There’s no question that your kids need you to help them prepare for college. The earlier your whole family starts focusing on your children’s college career, the bigger the chances that they’ll attend and graduate college. When you talk to moms who have several generations of college graduates in their families, you find several common denominators in terms of what they do during their kids’ formative years. You can easily take advantage of their experience by adopting several of their strategies.
- Start Early: Moms in the know start guiding their children towards college at an early age. They talk as if there weren’t any options other than going to college. They make sure their kids hear conversations about college and careers. Also, as colleges dig into students’ academic records, supporting your kids’ education early-on is crucial. By the time they reach middle school and high school, your child should be choosing classes and making grades that will appeal to college recruiters.
- Help them choose the right classes: Colleges have certain core requirements for admittance. For instance, you must come out of high school with 4 years of language arts and 4 years of math. Most also require 2 years of a foreign language and 4 years of science, including some lab sciences. Your child’s guidance counselor will be able to help you both determine what classes are required for high school graduation and which will look good on a college application.
- Guide them toward challenging electives: Rather than taking archery as an elective their senior year, push your child to take something that will really stand out on a transcript. Technology courses, advanced math and engineering are always excellent options as they open more opportunities for scholarships and for admission into high demand programs.
- Extracurricular activities: Colleges are interested in what your child does with their “off” time. Things like band, choir, and sports, debate team, technology clubs, and foreign language clubs are good choices. The secret is for your kid to identify and stick to activities they are really interested in rather than getting involved in too many activities and dropping them after a short time. It’s also important for students to demonstrate their leadership in at least one of their chosen activities.
- Encourage kids to join groups where they can meet students with a college tradition: As is natural, students tend to hang out with friends who have similar backgrounds. And although this is a great way to preserve their culture, it may also limit their ability to learn things their immediate family may not be able to help them with. When students participate in activities with students who have a family tradition of graduating from college in this country, they learn the inroads and the tricks of the trade. They will also experience peer pressure of the good kind, as this group of students will all be pushing each other to do well academically, enroll in Advanced Placement courses, prepare for the SATs, etc.

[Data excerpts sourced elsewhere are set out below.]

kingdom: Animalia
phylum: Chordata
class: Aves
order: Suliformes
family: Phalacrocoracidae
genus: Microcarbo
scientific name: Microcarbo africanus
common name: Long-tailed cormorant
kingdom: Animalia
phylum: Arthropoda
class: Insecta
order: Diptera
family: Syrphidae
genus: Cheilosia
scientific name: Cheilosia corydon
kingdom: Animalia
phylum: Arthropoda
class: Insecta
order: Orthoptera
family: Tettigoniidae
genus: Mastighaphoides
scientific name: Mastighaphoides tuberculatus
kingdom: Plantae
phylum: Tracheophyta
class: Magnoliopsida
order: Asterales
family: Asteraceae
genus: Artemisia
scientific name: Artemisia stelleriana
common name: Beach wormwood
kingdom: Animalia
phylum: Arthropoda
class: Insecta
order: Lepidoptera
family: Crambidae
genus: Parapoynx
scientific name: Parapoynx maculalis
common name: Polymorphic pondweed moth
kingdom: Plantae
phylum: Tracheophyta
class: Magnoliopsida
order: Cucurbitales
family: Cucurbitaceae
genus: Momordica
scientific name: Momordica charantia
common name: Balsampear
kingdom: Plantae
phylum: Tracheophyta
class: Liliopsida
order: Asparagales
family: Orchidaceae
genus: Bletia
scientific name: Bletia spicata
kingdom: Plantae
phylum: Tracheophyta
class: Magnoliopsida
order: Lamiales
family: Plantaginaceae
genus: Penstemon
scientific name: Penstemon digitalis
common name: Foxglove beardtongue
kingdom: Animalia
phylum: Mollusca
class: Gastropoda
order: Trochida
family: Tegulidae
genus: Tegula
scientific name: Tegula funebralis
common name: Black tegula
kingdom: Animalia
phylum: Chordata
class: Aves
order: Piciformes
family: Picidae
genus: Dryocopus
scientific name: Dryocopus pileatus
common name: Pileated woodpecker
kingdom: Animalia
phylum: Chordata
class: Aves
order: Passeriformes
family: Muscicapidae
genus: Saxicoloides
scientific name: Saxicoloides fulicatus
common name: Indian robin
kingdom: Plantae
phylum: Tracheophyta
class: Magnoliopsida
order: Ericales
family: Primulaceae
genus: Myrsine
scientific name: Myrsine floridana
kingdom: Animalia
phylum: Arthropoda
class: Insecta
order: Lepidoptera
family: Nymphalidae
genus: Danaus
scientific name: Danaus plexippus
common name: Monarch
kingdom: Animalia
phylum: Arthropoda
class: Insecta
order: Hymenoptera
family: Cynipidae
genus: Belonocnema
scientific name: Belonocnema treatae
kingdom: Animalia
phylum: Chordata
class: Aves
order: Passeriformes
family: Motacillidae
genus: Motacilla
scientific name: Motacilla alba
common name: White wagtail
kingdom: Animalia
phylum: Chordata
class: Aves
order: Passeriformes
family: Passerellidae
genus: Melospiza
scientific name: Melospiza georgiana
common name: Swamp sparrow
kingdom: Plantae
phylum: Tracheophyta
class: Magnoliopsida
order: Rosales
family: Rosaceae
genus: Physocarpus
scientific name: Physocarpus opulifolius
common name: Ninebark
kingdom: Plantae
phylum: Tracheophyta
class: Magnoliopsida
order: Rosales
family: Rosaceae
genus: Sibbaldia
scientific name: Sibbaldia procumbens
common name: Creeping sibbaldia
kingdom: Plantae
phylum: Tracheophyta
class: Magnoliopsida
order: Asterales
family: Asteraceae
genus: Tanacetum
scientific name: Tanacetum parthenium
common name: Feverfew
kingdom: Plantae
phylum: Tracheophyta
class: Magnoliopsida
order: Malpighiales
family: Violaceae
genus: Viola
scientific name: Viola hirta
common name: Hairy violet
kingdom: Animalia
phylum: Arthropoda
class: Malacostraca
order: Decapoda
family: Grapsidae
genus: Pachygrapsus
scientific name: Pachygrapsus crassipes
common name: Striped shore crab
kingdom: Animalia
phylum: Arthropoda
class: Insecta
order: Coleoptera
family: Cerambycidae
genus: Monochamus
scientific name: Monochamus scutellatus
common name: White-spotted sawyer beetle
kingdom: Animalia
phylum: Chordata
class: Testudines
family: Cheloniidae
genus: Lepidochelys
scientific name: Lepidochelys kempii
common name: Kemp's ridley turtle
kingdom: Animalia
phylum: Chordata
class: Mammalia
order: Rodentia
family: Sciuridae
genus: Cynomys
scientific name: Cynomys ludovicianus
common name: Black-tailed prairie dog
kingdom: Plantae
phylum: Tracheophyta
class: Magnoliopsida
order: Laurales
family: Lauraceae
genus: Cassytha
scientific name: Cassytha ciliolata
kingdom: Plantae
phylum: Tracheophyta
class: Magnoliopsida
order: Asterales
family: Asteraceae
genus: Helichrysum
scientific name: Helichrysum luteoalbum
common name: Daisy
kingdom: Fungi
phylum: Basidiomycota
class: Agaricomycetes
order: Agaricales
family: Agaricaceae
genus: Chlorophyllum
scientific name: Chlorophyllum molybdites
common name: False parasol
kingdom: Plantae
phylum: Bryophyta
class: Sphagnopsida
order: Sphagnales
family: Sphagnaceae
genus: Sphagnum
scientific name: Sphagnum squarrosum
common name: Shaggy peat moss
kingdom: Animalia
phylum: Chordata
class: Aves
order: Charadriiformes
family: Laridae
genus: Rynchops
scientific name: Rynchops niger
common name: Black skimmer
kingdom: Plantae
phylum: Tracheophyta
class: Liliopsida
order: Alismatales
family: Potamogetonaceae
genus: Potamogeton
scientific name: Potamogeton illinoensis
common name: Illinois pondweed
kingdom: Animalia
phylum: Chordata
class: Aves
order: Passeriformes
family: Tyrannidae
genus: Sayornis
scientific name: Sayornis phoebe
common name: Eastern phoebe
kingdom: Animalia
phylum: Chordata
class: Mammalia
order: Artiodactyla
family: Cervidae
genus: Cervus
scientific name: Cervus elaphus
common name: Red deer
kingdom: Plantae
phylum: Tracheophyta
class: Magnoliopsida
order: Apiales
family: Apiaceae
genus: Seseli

- Volunteer work: Encourage your child to get active within the community. (Many scholarships are based on community engagement and colleges appreciate students who selflessly give their time to help those who are less fortunate.) By volunteering through church or other community organizations, they will gain valuable life and leadership skills. Programs such as Habitat for Humanity, the local Humane Society, or the United Way, always seem to have volunteer needs. Volunteer Match can give you some additional, local ideas where your child’s effort will be greatly appreciated.
- Encourage proper study habits and support their education: By providing a good place for students to study, establishing a specific time for homework and matching your words with your actions, you can show your child that an education is extremely important to you from early on.
There’s little doubt that in the knowledge economy, graduating from college will increase your child’s earning potential, and diminish the likelihood of facing lay-offs that are more common in jobs that don’t require a college degree, (although as in life, there are no guarantees). You play a crucial role in supporting this great achievement. It starts as when your child is a baby and it really doesn’t end until you shed tears of joy on college graduation day at the site of your adult child in cap and gown.